Chinese Government Reiterates Stance on Property Curbs as Tension Grows

As tensions rise between local Chinese authorities and central government over the property curbs, Premier Wen Jiabao has reiterated that China will continue with the curbs until housing is brought down to a reasonable price...

As tensions rise between local Chinese authorities and central government over the property curbs, Premier Wen Jiabao has reiterated that China will continue with the curbs until housing is brought down to a reasonable price.

Speaking at the opening of the annual parliamentary session Monday Jiabao said:

"We will strictly implement and gradually improve policies and measures for discouraging speculative or investment-driven housing demand, build on progress made in regulating the real estate market," said Wen when delivering his government work report at the Fifth Session of the 11th National People's Congress (NPC).

The government will also work to develop low-income housing, aiming to basically complete five million units and start construction on over seven million units, ensuring they are built to a high standard, he said.

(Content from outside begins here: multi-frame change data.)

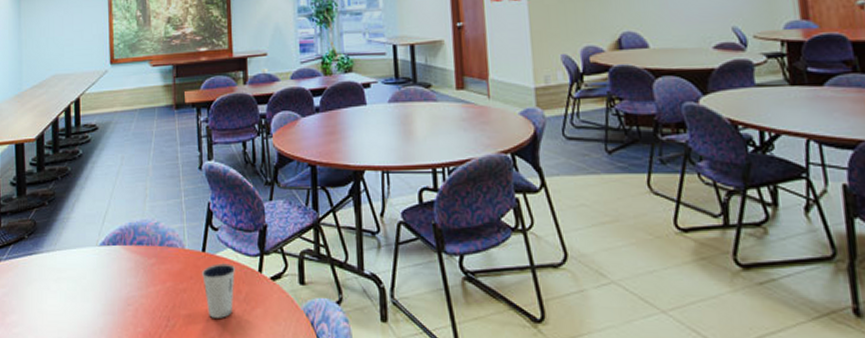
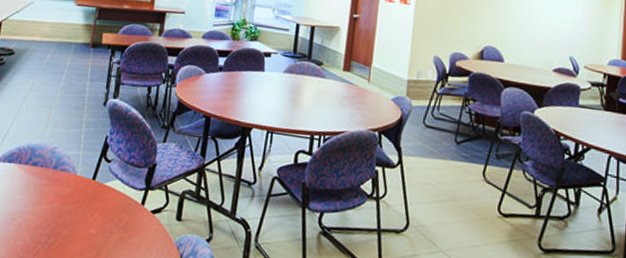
dixie cup: present [202,263,236,318] -> none [87,192,121,242]

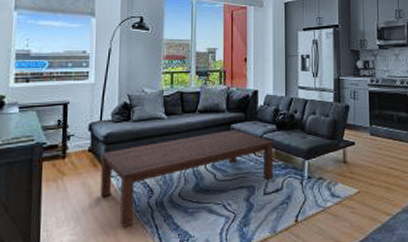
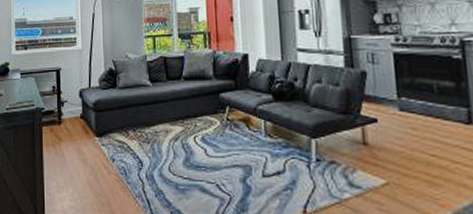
coffee table: present [100,130,274,226] -> none [91,100,272,198]

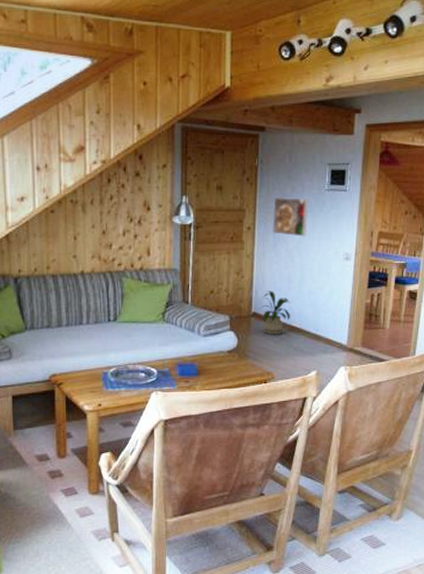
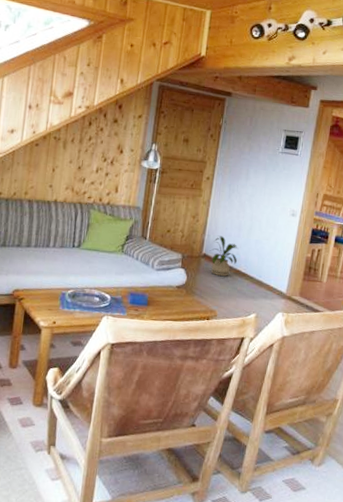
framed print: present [272,196,309,237] -> none [229,154,264,191]

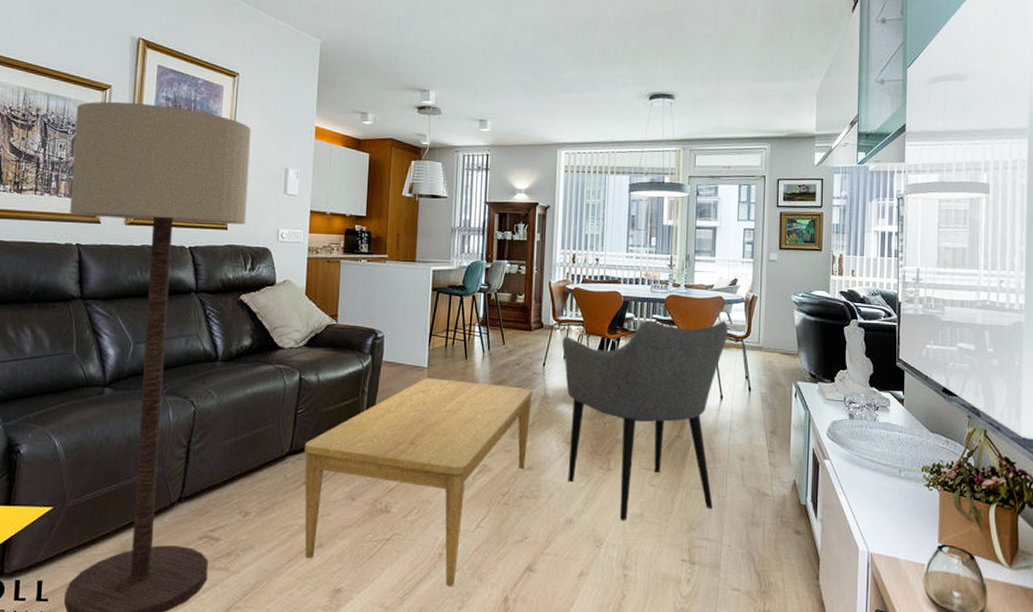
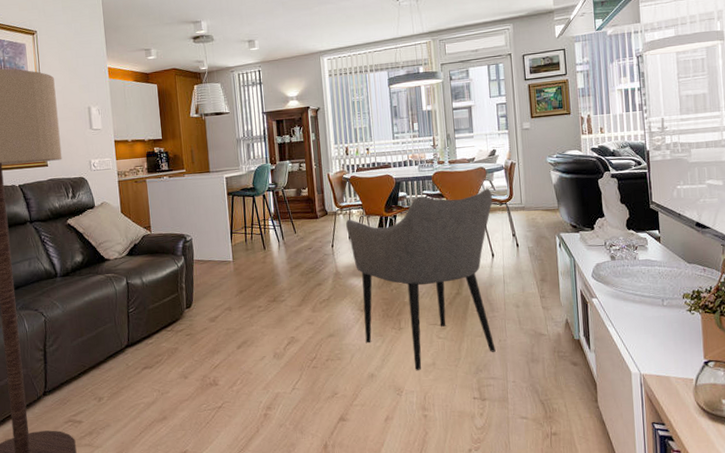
coffee table: present [304,378,533,586] -> none [139,267,328,440]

In 2011 China vowed to build 36 million affordable homes by 2015. In 2011 it started construction on 10 million such homes, making it a doable target if all continues according to plan.

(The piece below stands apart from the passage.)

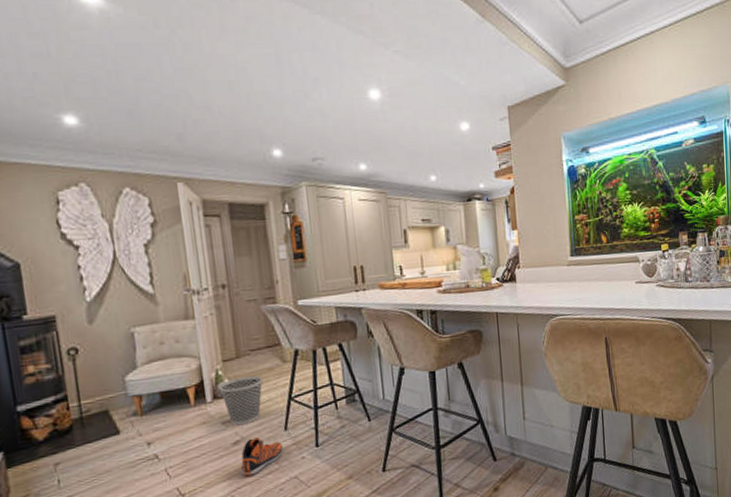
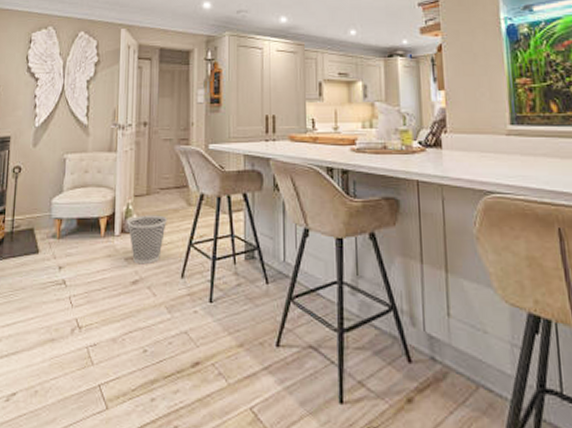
sneaker: present [241,437,283,477] -> none [136,280,177,321]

In recent weeks several local authorities have made attempts to tentatively ease back on the curbs, but in each case the central government has came down hard to ensure that the wall is quickly put back up so to speak.

The measures, which include increased down-payments, a ban on lending for third home purchases, trial taxes and more have now completely stopped price growth in the Chinese housing market as of January. Official National Bureau of Statistics data shows that in January prices grew in none of the 70 cities analysed. This is compared to last January when prices grew in 60 out of the 70 cities.

"The buying restriction is not likely to be abolished in a short term," said Guo Songhai, a professor with Shandong University of Finance and Economics, who expected the withdrawal to take place only with further improved government policies and a reasonable decline in home prices.